Frequent missions, in particular to ESRIN, Frascati (Italy), are required.
A Master's degree in engineering is required.
You should have 10 years’ experience in Information Protection Management, Personnel Security Management and CIS Security Management (e.g. ISO 27000 series) as well as all related best practices in those areas, including security risk management. Having the related certifications (e.g. CISSP, CPP, ISO) will be considered an asset.
You should be able to apply recognised techniques such as OCTAVE, SABSA, MEHARI and EBIOS, and conduct or coordinate threat assessment/risk analysis exercises on complex systems.
You should have experience of working on Classified projects or programmes and in Classified environments.
Being knowledgeable about the Agency and its internal rules, regulations and working practices as well as having general knowledge of physical security related matters (e.g. accreditation of facilities, security zoning) will be considered an asset.
You should be eligible to obtain Personnel Security Clearance at SECRET level, issued by your parent National Security Authority.
At the end of your probation period, you will be required to pass a dedicated suitability test set by the ESA Security Office.
For behavioural competencies expected from ESA staff in general, please refer to the ESA Competency Framework.
The working languages of the Agency are English and French. A good knowledge of one of these is required. Knowledge of another Member State language would be an asset.
The Agency may require applicants to undergo selection tests.
At the Agency we value diversity and we welcome people with disabilities. Whenever possible, we seek to accommodate individuals with disabilities by providing the necessary support at the workplace. The Human Resources Department can also provide assistance during the recruitment process.
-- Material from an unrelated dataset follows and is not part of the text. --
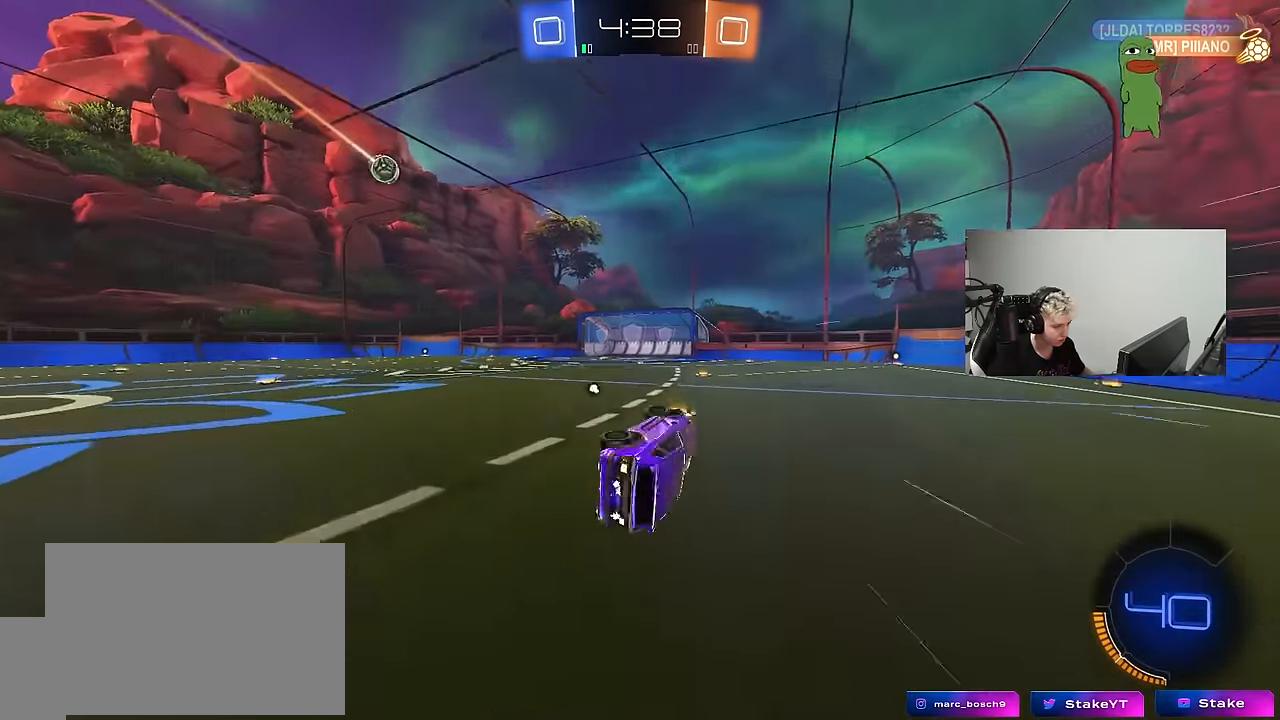
{"keys": ["d", "w"], "mouse": [], "mouse_move": "still", "events": [[100, "shift", "up"], [150, "a", "up"], [150, "s", "up"], [183, "space", "down"], [333, "d", "down"], [333, "space", "up"], [333, "w", "down"]]}
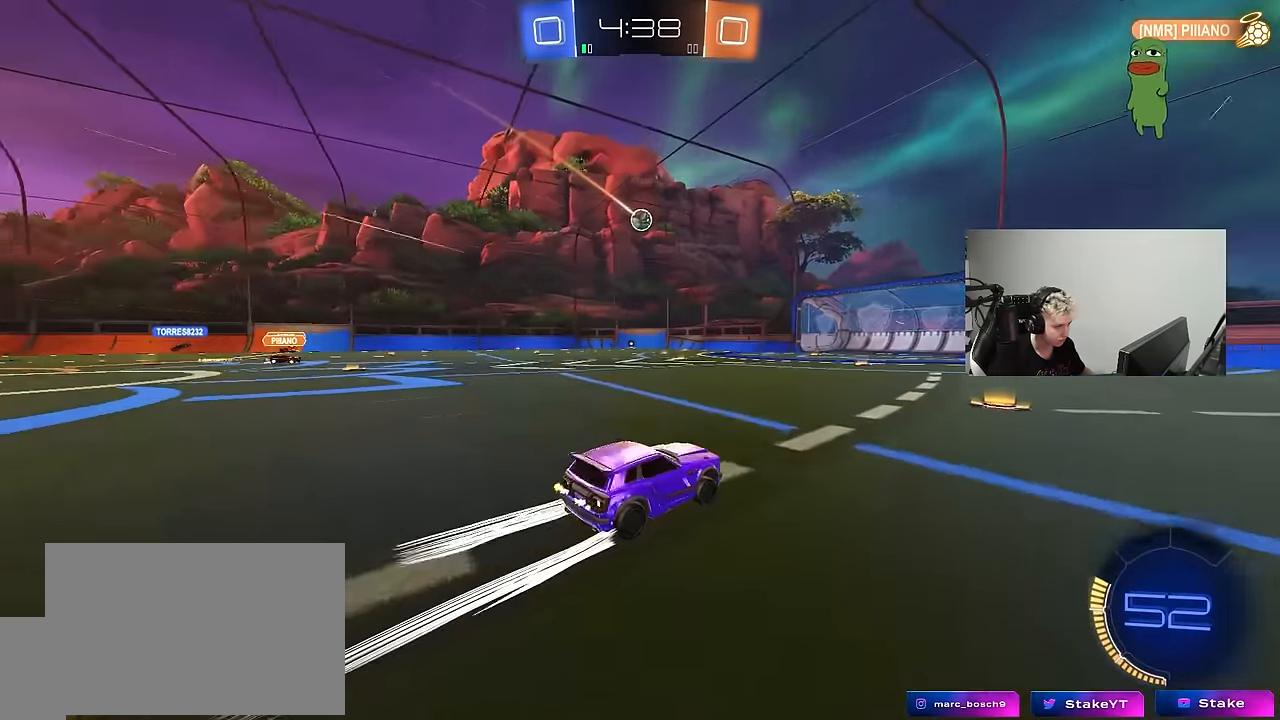
{"keys": ["a", "w"], "mouse": [], "mouse_move": "still", "events": [[17, "d", "up"], [117, "mouse_left", "down"], [150, "a", "down"], [250, "a", "up"], [250, "mouse_left", "up"], [433, "a", "down"]]}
If you would like to discuss this further please contact us email email@example.com.
Please note that applications are only considered from nationals of one of the following States: Austria, Belgium, the Czech Republic, Denmark, Estonia, Finland, France, Germany, Greece, Hungary, Ireland, Italy, Luxembourg, the Netherlands, Norway, Poland, Portugal, Romania, Spain, Sweden, Switzerland, the United Kingdom and Canada, Latvia and Slovenia.
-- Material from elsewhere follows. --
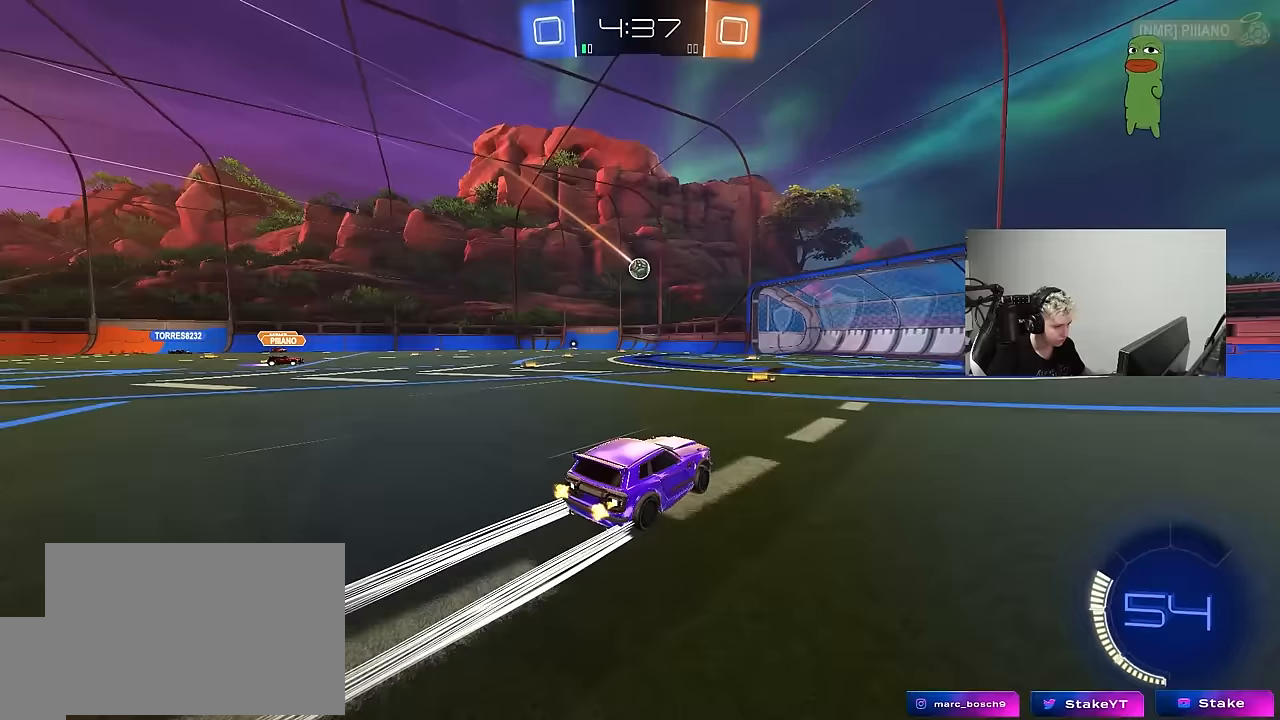
{"keys": ["a", "w"], "mouse": [], "mouse_move": "still", "events": [[133, "a", "up"], [217, "mouse_left", "down"], [367, "mouse_left", "up"], [450, "a", "down"]]}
According to the ESA Convention the recruitment of staff must take into account an adequate distribution of posts among nationals of the ESA Member States. When short-listing for an interview, priority will first be given to internal candidates and secondly to external candidates from under-represented Member States. (https://esamultimedia.esa.int/docs/careers/NationalityTargets.pdf)
In accordance with the European Space Agency’s security procedures and as part of the selection process, successful candidates will be required to undergo basic screening before appointment.
Recruitment will normally be at the first grade in the band (A2); however, if the candidate selected has little or no experience, the position may be filled at A1 level.